● Input
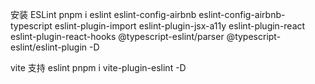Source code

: 安装 ESLint
pnpm i eslint eslint-config-airbnb eslint-config-airbnb-typescript eslint-plugin-import eslint-plugin-jsx-a11y eslint-plugin-react eslint-plugin-react-hooks @typescript-eslint/parser @typescript-eslint/eslint-plugin -D

vite 支持 eslint
pnpm i vite-plugin-eslint -D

● Aim of the task
Look through the entries above, and wherever a line holds the word "pnpm", copy it.

● Output
pnpm i eslint eslint-config-airbnb eslint-config-airbnb-typescript eslint-plugin-import eslint-plugin-jsx-a11y eslint-plugin-react eslint-plugin-react-hooks @typescript-eslint/parser @typescript-eslint/eslint-plugin -D
pnpm i vite-plugin-eslint -D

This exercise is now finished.